Prove the following trignometric identities
√(1-cos^2 θ)/(cos^2 θ) = tanθ
(3π/2 + ϕ) = sin ϕ
For the first one, one of the
Pythagorean Identities says that \(\displaystyle sin^2(\theta) + cos^2(\theta)=1\). What does that tell you about the value of \(\displaystyle 1-cos^2(\theta)\)? Next, because of the periodicity of sine and cosine, we can safely assume that \(\displaystyle 0 \le \theta \le 2\pi\) (or \(\displaystyle 0^\circ \le \theta \le 360^\circ\)), meaning that theta is always positive. Returning to the rules you learned in algebra, what can you say about \(\displaystyle \sqrt{f^2(x)}\) if x is guaranteed to be positive? Finally, recall the basic identity that \(\displaystyle tan(\theta)=\dfrac{sin(\theta)}{cos(\theta)}\).

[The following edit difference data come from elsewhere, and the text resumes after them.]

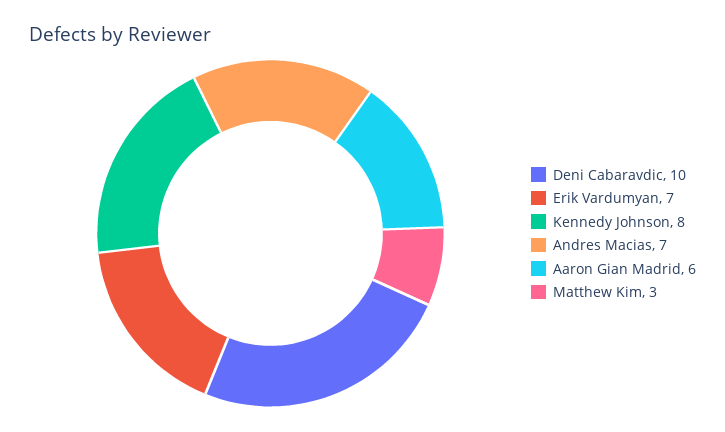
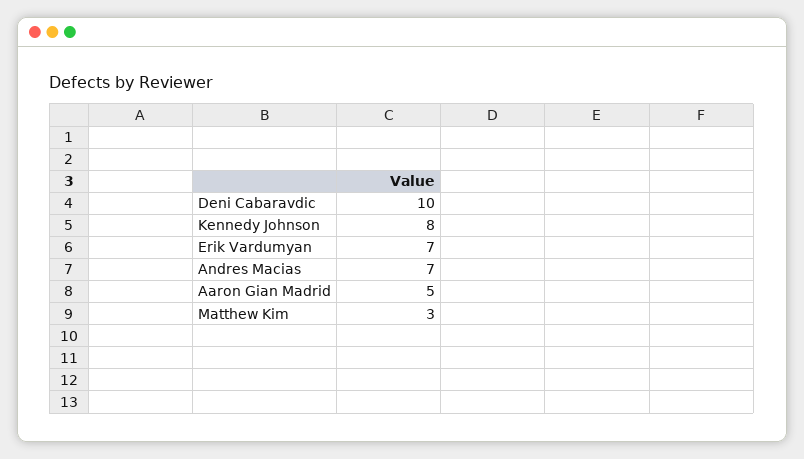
  {
    "Deni Cabaravdic": 10,
    "Erik Vardumyan": 7,
    "Kennedy Johnson": 8,
    "Andres Macias": 7,
-   "Aaron Gian Madrid": 6,
+   "Aaron Gian Madrid": 5,
    "Matthew Kim": 3
  }

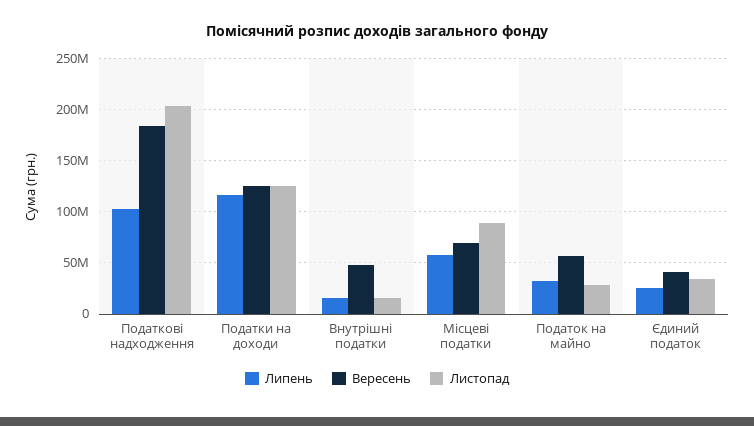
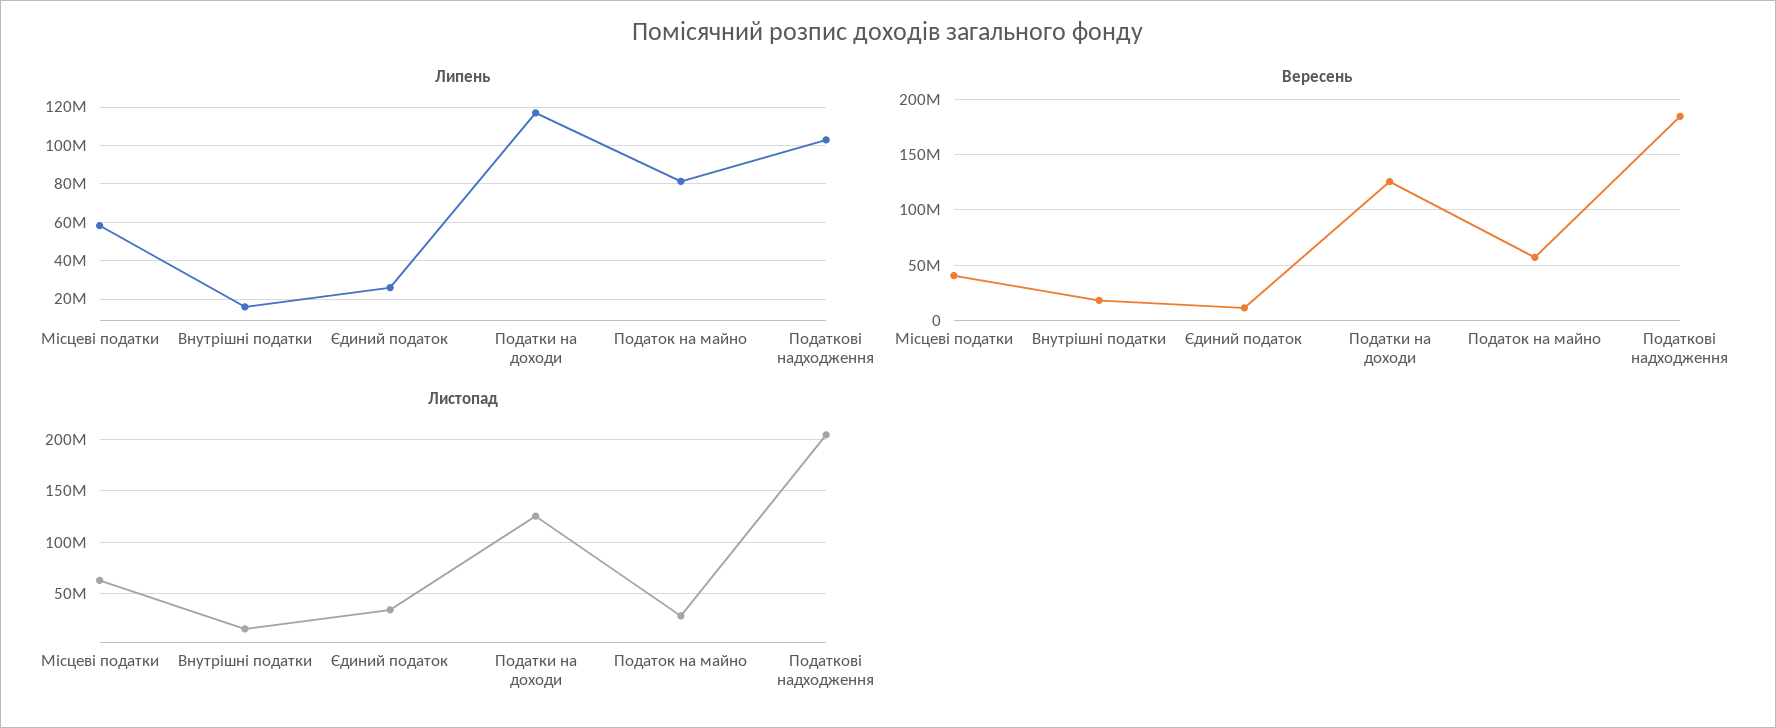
  {
    "Липень": {
      "Податкові надходження": 105000000,
      "Податки на доходи": 115000000,
      "Внутрішні податки": 15000000,
      "Місцеві податки": 60000000,
-     "Податок на майно": 30000000,
+     "Податок на майно": 80000000,
      "Єдиний податок": 25000000
    },
    "Вересень": {
      "Податкові надходження": 180000000,
      "Податки на доходи": 130000000,
-     "Внутрішні податки": 50000000,
+     "Внутрішні податки": 20000000,
-     "Місцеві податки": 70000000,
+     "Місцеві податки": 40000000,
      "Податок на майно": 60000000,
-     "Єдиний податок": 40000000
+     "Єдиний податок": 10000000
    },
    "Листопад": {
      "Податкові надходження": 200000000,
      "Податки на доходи": 130000000,
      "Внутрішні податки": 20000000,
-     "Місцеві податки": 90000000,
+     "Місцеві податки": 60000000,
      "Податок на майно": 30000000,
      "Єдиний податок": 30000000
    }
  }

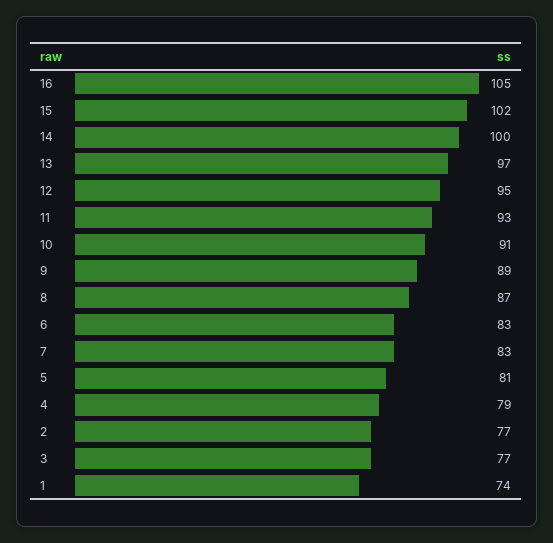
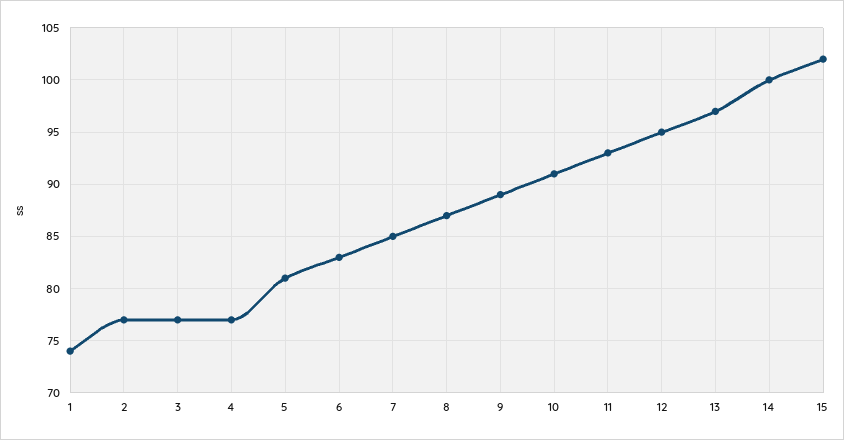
  {
-   "16": 105,
    "15": 102,
    "14": 100,
    "13": 97,
    "12": 95,
    "11": 93,
    "10": 91,
    "9": 89,
    "8": 87,
    "6": 83,
-   "7": 83,
+   "7": 85,
    "5": 81,
-   "4": 79,
+   "4": 77,
    "2": 77,
    "3": 77,
    "1": 74
  }

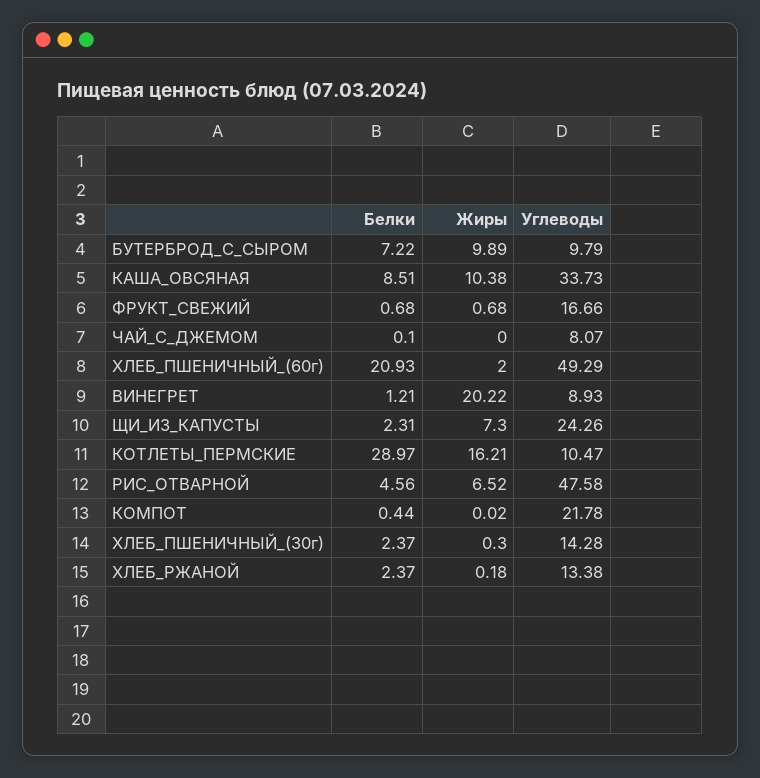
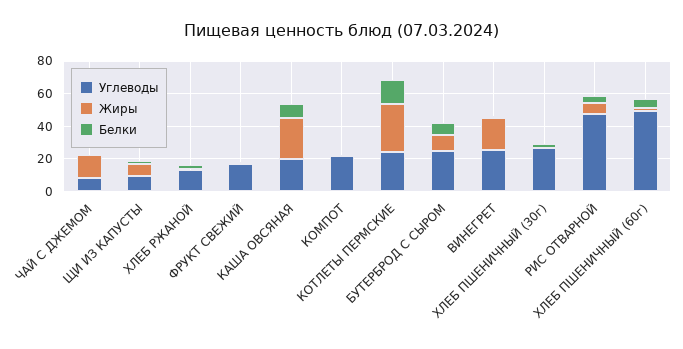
  {
    "Белки": {
      "БУТЕРБРОД_С_СЫРОМ": 7.22,
      "КАША_ОВСЯНАЯ": 8.51,
      "ФРУКТ_СВЕЖИЙ": 0.68,
      "ЧАЙ_С_ДЖЕМОМ": 0.1,
-     "ХЛЕБ_ПШЕНИЧНЫЙ_(60г)": 20.93,
+     "ХЛЕБ_ПШЕНИЧНЫЙ_(60г)": 5,
      "ВИНЕГРЕТ": 1.21,
      "ЩИ_ИЗ_КАПУСТЫ": 2.31,
-     "КОТЛЕТЫ_ПЕРМСКИЕ": 28.97,
+     "КОТЛЕТЫ_ПЕРМСКИЕ": 15,
      "РИС_ОТВАРНОЙ": 4.56,
      "КОМПОТ": 0.44,
      "ХЛЕБ_ПШЕНИЧНЫЙ_(30г)": 2.37,
      "ХЛЕБ_РЖАНОЙ": 2.37
    },
    "Жиры": {
      "БУТЕРБРОД_С_СЫРОМ": 9.89,
-     "КАША_ОВСЯНАЯ": 10.38,
+     "КАША_ОВСЯНАЯ": 25,
      "ФРУКТ_СВЕЖИЙ": 0.68,
-     "ЧАЙ_С_ДЖЕМОМ": 0,
+     "ЧАЙ_С_ДЖЕМОМ": 15,
      "ХЛЕБ_ПШЕНИЧНЫЙ_(60г)": 2,
      "ВИНЕГРЕТ": 20.22,
      "ЩИ_ИЗ_КАПУСТЫ": 7.3,
-     "КОТЛЕТЫ_ПЕРМСКИЕ": 16.21,
+     "КОТЛЕТЫ_ПЕРМСКИЕ": 30,
      "РИС_ОТВАРНОЙ": 6.52,
      "КОМПОТ": 0.02,
      "ХЛЕБ_ПШЕНИЧНЫЙ_(30г)": 0.3,
      "ХЛЕБ_РЖАНОЙ": 0.18
    },
    "Углеводы": {
-     "БУТЕРБРОД_С_СЫРОМ": 9.79,
+     "БУТЕРБРОД_С_СЫРОМ": 25,
-     "КАША_ОВСЯНАЯ": 33.73,
+     "КАША_ОВСЯНАЯ": 20,
      "ФРУКТ_СВЕЖИЙ": 16.66,
      "ЧАЙ_С_ДЖЕМОМ": 8.07,
      "ХЛЕБ_ПШЕНИЧНЫЙ_(60г)": 49.29,
-     "ВИНЕГРЕТ": 8.93,
+     "ВИНЕГРЕТ": 25,
-     "ЩИ_ИЗ_КАПУСТЫ": 24.26,
+     "ЩИ_ИЗ_КАПУСТЫ": 10,
-     "КОТЛЕТЫ_ПЕРМСКИЕ": 10.47,
+     "КОТЛЕТЫ_ПЕРМСКИЕ": 25,
      "РИС_ОТВАРНОЙ": 47.58,
      "КОМПОТ": 21.78,
-     "ХЛЕБ_ПШЕНИЧНЫЙ_(30г)": 14.28,
+     "ХЛЕБ_ПШЕНИЧНЫЙ_(30г)": 25,
      "ХЛЕБ_РЖАНОЙ": 13.38
    }
  }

As for the second "identity." that's not really an identity. An identity means that the equation must hold for all values. If we plug in, say, pi/2 (90 degrees), we can see the equation doesn't hold:
\(\displaystyle \dfrac{3\pi}{2} + \dfrac{\pi}{2} = sin \left(\dfrac{\pi}{2} \right) \implies 2\pi = 1\)
Oops. That's not true. 6.28... does not equal 1! Perhaps revisit the problem and clarify any typos you (or possibly the book) may have made.
Solve the following trigonometric equations in the range 0 deg to 360 deg
2sec^2(ϕ) + 5 tan(ϕ) = 3
Here you'll want to use another one of the Pythagorean Identities. Namely \(\displaystyle sec^2(\phi) = tan^2(\phi)+1\). Making that substitution leaves you with a quadratic. Maybe make another substitution and let \(\displaystyle u=tan(\phi)\). Can you solve that quadratic in terms of u? Remember to back-substitute \(\displaystyle tan(\phi)\) when you're done.
Prove the hyperbolic identities
coth(x) = 2cosech(2x) + tan(x)
This is another case where what you've posted isn't actually an identity. Again, you'll need to review and correct any errors.
Given 5e^x - 4e^-x =A sinh x + B cosh x, Find A and B
For this problem, you'll need to know the definitions of hyperbolic sine and hyperbolic sine. Both those functions are defined in terms of e, as:
\(\displaystyle sinh(x)=\dfrac{e^x-e^{-x}}{2}\) and \(\displaystyle cosh(x)=\dfrac{e^x+e^{-x}}{2}\)
From the above, it follows that:
\(\displaystyle sinh(x)+cosh(x)=e^x\)
How do you think you might use this information to help solve the problem? As a hint, I'd start with the left-hand side of the equation and leave the right-hand side alone for now.